When Arnold Schwarzenegger suggested this week that he would consider eliminating the California Environmental Protection Agency to cut government waste, he cemented what has emerged as a near-universal distrust of his gubernatorial candidacy among conservationists.
Schwarzenegger has made a concerted play for the environmental vote, tapping his wife's cousin, prominent conservation attorney Robert F. Kennedy Jr., to help fashion his platform. His campaign pronouncements more closely match the environmental views of the man he wants to replace in Tuesday's recall election, Democrat Gray Davis, than those of his fellow Republican, President Bush.
Yet he has failed to sway a single major environmental organization to his side, and most conservationists continue to view the actor, famous for driving a gas-guzzling Hummer, with deep skepticism.
At the same time Schwarzenegger has pledged to strengthen environmental protections, he has also promised to reduce regulations on businesses and streamline the state bureaucracy to better mirror the federal government.
Many conservationists, who are waging war against the environmental policies of the Bush administration, see those objectives as contradictory. They fear that if Schwarzenegger is elected, he will modify the state's trend-setting environmental policies, the toughest in the nation on problems such as air pollution.
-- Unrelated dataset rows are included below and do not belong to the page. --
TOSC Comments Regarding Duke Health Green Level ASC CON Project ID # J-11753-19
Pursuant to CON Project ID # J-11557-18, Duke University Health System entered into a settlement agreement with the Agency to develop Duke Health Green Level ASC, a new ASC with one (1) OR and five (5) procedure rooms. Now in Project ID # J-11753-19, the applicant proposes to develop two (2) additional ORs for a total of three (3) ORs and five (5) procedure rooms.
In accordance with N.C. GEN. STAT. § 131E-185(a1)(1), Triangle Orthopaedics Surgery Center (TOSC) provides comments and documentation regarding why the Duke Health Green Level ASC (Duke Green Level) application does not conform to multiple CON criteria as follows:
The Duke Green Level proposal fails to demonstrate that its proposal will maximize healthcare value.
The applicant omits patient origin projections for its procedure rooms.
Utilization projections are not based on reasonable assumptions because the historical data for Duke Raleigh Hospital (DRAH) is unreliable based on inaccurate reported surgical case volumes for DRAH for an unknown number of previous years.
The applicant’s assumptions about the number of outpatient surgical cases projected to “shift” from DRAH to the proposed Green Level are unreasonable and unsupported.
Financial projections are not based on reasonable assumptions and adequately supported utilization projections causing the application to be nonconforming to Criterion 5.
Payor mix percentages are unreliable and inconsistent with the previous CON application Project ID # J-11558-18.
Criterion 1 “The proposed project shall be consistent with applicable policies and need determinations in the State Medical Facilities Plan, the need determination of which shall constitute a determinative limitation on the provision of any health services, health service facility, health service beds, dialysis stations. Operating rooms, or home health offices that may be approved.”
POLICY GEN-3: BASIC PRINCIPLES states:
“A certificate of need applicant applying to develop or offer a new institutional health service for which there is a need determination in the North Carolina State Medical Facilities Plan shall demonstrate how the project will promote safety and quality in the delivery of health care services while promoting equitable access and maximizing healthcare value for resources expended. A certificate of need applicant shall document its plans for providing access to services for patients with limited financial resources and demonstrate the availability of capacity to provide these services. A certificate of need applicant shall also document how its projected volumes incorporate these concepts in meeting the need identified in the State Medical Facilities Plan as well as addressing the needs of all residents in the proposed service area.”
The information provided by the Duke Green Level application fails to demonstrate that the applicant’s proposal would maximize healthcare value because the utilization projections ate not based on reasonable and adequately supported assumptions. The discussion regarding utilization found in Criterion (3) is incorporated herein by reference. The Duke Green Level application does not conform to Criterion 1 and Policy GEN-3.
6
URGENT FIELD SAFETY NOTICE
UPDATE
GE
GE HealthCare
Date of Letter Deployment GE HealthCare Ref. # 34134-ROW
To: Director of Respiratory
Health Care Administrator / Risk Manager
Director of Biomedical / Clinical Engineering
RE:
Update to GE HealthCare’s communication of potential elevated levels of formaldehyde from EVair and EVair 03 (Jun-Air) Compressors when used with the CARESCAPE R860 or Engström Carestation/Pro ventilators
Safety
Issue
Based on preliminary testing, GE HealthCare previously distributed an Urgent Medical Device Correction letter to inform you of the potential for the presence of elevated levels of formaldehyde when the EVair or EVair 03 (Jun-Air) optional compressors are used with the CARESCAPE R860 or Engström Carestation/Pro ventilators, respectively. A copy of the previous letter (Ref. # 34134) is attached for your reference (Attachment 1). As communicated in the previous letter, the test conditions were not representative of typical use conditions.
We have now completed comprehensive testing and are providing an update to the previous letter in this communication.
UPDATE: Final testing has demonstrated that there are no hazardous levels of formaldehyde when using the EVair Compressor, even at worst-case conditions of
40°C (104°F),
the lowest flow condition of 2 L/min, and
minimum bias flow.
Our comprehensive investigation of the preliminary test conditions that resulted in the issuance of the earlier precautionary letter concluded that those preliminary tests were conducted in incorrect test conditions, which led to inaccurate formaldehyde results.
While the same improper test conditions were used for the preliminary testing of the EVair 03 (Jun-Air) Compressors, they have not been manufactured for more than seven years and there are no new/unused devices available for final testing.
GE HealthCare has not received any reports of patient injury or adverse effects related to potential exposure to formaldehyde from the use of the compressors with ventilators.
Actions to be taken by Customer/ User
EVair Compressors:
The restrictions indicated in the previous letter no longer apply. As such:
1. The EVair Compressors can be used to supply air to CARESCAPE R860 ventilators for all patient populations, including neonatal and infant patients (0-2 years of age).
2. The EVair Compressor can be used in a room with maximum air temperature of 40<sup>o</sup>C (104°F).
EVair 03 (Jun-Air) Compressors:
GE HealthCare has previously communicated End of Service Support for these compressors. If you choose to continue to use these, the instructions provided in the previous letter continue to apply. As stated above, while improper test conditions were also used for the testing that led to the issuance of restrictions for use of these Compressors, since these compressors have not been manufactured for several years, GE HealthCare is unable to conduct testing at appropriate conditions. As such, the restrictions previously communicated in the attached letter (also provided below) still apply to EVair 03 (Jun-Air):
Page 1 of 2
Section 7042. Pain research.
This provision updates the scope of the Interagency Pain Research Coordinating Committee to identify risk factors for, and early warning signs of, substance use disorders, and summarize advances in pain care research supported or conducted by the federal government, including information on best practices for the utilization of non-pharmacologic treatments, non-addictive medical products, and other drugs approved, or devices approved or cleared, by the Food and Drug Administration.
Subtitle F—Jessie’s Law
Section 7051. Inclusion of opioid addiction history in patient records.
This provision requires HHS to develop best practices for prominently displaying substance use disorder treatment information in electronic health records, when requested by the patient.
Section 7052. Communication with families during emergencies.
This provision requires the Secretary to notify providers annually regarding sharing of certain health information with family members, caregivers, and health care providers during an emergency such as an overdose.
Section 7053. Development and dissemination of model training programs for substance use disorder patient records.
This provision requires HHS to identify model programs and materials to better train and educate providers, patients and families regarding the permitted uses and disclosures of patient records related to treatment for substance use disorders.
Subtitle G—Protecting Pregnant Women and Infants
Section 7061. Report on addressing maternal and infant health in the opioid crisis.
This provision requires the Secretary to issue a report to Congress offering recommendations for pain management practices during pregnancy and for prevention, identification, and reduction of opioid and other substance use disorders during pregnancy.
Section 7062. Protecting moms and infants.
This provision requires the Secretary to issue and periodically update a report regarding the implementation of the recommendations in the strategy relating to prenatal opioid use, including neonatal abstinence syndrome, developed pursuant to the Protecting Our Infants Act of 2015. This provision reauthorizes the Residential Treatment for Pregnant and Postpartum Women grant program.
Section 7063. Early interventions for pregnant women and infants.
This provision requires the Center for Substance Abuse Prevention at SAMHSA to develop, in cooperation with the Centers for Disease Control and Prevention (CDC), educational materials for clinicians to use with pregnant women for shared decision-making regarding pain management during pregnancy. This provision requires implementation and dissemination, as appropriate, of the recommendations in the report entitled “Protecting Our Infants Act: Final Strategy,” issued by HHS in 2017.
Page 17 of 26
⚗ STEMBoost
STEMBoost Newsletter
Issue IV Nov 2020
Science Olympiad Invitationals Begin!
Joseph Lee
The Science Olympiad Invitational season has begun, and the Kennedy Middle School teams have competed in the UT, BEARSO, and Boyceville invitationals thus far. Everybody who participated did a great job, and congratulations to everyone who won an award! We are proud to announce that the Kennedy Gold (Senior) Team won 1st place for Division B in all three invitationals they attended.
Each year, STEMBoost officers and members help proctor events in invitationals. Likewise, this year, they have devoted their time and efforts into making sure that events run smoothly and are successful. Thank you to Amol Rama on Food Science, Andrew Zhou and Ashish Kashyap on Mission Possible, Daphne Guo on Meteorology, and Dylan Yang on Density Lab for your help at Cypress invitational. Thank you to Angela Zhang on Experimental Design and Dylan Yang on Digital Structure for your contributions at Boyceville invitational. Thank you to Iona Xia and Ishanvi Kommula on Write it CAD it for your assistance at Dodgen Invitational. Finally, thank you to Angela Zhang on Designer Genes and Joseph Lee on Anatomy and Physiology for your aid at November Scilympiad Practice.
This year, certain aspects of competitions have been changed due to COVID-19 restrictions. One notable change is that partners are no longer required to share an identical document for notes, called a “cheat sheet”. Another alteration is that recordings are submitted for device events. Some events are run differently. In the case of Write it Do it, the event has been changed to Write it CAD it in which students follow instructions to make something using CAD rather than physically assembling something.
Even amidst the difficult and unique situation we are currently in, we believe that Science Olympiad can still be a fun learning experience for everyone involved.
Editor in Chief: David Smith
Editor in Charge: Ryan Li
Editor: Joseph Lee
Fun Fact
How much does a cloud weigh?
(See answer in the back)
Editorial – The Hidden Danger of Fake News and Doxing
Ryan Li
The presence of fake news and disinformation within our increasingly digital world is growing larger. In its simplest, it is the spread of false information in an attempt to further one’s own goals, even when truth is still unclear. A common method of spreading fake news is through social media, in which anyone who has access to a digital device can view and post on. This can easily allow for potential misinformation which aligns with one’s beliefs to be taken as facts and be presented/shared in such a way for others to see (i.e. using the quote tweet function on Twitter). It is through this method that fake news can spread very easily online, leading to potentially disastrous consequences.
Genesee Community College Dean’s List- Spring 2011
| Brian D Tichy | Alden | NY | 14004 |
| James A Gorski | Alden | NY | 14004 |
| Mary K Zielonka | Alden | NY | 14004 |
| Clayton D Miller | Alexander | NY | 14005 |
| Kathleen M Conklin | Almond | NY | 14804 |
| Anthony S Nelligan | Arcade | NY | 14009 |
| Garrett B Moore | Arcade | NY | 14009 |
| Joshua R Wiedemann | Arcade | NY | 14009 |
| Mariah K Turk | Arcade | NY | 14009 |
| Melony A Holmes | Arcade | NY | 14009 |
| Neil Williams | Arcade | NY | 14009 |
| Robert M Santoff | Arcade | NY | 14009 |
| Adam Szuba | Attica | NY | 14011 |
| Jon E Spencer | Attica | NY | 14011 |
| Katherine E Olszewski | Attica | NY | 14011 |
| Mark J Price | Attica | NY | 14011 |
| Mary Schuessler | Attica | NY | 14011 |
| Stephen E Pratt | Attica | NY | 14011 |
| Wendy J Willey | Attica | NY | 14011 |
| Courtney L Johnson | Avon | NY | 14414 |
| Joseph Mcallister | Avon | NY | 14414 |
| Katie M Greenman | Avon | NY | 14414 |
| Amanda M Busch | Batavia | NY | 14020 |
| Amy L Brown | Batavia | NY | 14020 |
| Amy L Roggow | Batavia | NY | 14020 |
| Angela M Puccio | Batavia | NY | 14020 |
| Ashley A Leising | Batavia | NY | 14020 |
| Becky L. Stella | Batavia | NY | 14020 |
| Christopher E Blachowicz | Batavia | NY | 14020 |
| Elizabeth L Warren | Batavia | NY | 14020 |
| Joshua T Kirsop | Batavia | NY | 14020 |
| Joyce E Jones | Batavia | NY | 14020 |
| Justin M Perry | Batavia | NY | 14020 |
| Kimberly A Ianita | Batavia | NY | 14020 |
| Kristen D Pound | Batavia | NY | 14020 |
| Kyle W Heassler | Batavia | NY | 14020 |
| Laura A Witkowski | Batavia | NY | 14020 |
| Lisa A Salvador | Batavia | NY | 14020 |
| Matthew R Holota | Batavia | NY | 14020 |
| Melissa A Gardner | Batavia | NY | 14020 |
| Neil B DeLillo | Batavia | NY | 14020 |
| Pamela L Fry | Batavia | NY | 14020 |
"He simply cannot be trusted to resist special-interest influence or the appeals of the Bush administration to weaken California environmental protections," said Carl Zichella, regional director of the Sierra Club.
Schwarzenegger's environmental supporters dismiss the attacks on their candidate as bald partisanship. Terry Tamminen, the executive director of the Santa Monica-based group Environment Now who helped draft the actor's environmental platform, defended Schwarzenegger, saying that Democratic groups have twisted the candidate's vague words about ending duplication in state bureaucracy into something evil.
The remark in question was made Monday in the Fresno suburb of Clovis. A farmer asked Schwarzenegger why the state needed Cal/EPA when the U.S. Environmental Protection Agency already regulates many of the same things.
"What you just talked about is the waste -- overlapping agencies. They cost a fortune," Schwarzenegger said. "We have to strip that down and get rid of some of those agencies."